At this time, our featured activity is to keep ourselves and everyone, well.

Prevent the spread of germs when caring for someone who is sick

  • Have the person stay in one room, away from other people, including yourself, as much as possible.
    • If possible, have them use a separate bathroom.
    • Avoid sharing personal household items, like dishes, towels, and bedding
    • If facemasks are available, have them wear a facemask when they are around people, including you.
    • It the sick person can’t wear a facemask, you should wear one while in the same room with them, if facemasks are available.
    • If the sick person needs to be around others (within the home, in a vehicle, or doctor’s office), they should wear a facemask.
  • Wash your hands often with soap and water for at least 20 seconds, especially after interacting with the sick person. If soap and water are not readily available, use a hand sanitizer that contains at least 60% alcohol. Cover all surfaces of your hands and rub them together until they feel dry.
  • Avoid touching your eyes, nose, and mouth.
  • Every day, clean all surfaces that are touched often, like counters, tabletops, and doorknobs
    • Use household cleaning sprays or wipes according to the label instructions.
  • Wash laundry thoroughly.
    • If laundry is soiled, wear disposable gloves and keep the soiled items away from your body while laundering. Wash your hands immediately after removing gloves.
  • Avoid having any unnecessary visitors.
  • For any additional questions about their care, contact their healthcare provider or state or local health department.

Provide symptom treatment

  • Make sure the sick person drinks a lot of fluids to stay hydrated and rests at home.
  • Over-the-counter medicines may help with symptoms.
  • For most people, symptoms last a few days and get better after a week.

When to end home isolation (staying home)

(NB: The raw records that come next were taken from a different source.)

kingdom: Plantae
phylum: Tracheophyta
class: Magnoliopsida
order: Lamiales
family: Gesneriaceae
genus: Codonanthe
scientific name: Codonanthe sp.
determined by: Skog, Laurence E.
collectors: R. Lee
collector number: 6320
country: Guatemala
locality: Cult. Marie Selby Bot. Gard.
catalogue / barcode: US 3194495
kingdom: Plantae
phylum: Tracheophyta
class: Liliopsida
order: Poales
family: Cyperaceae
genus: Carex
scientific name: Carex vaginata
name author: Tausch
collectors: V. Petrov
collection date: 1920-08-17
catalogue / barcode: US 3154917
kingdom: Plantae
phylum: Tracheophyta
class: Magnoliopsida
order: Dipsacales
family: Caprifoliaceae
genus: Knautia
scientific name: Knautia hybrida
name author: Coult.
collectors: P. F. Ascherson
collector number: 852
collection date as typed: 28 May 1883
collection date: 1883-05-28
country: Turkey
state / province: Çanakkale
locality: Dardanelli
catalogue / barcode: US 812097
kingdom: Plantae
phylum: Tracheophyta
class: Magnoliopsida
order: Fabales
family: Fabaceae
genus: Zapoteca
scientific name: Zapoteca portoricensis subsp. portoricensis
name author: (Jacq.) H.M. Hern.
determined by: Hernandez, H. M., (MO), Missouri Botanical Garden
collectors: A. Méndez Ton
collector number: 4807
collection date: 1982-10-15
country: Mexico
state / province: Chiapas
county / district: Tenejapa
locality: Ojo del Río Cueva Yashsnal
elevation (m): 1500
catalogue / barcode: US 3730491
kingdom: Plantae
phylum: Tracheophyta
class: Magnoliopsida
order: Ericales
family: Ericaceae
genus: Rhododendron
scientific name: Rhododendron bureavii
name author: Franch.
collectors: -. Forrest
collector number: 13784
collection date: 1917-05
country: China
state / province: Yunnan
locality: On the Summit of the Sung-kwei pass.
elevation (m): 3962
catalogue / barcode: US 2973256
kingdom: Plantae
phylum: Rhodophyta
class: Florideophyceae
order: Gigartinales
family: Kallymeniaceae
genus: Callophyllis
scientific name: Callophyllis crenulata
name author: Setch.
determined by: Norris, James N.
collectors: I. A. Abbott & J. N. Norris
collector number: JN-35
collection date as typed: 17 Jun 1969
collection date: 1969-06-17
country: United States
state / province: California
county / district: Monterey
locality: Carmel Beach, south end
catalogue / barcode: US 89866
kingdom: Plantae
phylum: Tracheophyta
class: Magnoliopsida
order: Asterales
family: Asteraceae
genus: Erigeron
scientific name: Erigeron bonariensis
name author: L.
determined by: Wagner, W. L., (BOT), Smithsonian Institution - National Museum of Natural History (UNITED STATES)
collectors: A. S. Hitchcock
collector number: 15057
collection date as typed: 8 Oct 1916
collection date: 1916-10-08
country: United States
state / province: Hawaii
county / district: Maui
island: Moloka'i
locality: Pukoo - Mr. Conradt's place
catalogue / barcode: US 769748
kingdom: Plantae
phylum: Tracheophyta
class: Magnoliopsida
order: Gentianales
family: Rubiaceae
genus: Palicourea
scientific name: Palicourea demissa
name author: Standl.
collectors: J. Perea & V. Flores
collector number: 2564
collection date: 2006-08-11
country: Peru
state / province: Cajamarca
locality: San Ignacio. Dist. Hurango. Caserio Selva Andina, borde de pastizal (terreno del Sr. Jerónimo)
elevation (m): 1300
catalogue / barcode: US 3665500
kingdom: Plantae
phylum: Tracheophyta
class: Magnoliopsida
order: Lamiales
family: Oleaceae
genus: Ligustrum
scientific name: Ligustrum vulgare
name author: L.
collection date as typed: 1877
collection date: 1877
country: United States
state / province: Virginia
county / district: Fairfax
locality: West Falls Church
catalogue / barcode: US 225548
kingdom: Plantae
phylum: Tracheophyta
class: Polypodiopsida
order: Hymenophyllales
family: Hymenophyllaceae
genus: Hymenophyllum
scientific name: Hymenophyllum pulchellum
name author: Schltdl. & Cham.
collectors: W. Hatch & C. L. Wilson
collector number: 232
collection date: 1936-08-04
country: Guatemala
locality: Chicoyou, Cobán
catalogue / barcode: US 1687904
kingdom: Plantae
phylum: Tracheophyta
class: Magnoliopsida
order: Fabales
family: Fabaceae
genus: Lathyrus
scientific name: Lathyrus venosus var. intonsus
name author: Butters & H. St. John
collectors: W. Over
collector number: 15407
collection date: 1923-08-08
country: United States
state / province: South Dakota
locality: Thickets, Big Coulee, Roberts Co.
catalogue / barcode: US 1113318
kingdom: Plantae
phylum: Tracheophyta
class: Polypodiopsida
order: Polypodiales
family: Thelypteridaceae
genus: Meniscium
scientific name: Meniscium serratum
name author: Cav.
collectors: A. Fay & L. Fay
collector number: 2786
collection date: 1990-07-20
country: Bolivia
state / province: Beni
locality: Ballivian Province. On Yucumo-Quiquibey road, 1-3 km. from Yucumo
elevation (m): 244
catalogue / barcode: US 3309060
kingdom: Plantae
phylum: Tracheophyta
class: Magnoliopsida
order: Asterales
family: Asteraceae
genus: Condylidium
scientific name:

  • People with COVID-19 who have stayed home (are home isolated) can stop home isolation under the following conditions:
    • If they will not have a test to determine if they are still contagious, they can leave home after these three things have happened:
      • They have had no fever for at least 72 hours (that is three full days of no fever without the use medicine that reduces fevers)
        AND
      • other symptoms have improved (for example, when their cough or shortness of breath have improved)
        AND
      • at least 7 days have passed since their symptoms first appeared
    • If they will be tested to determine if they are still contagious, they can leave home after these three things have happened:
      • They no longer have a fever (without the use medicine that reduces fevers)
        AND
      • other symptoms have improved (for example, when their cough or shortness of breath have improved)
        AND
      • They received two negative tests in a row, 24 hours apart. Their doctor will follow CDC guidelines.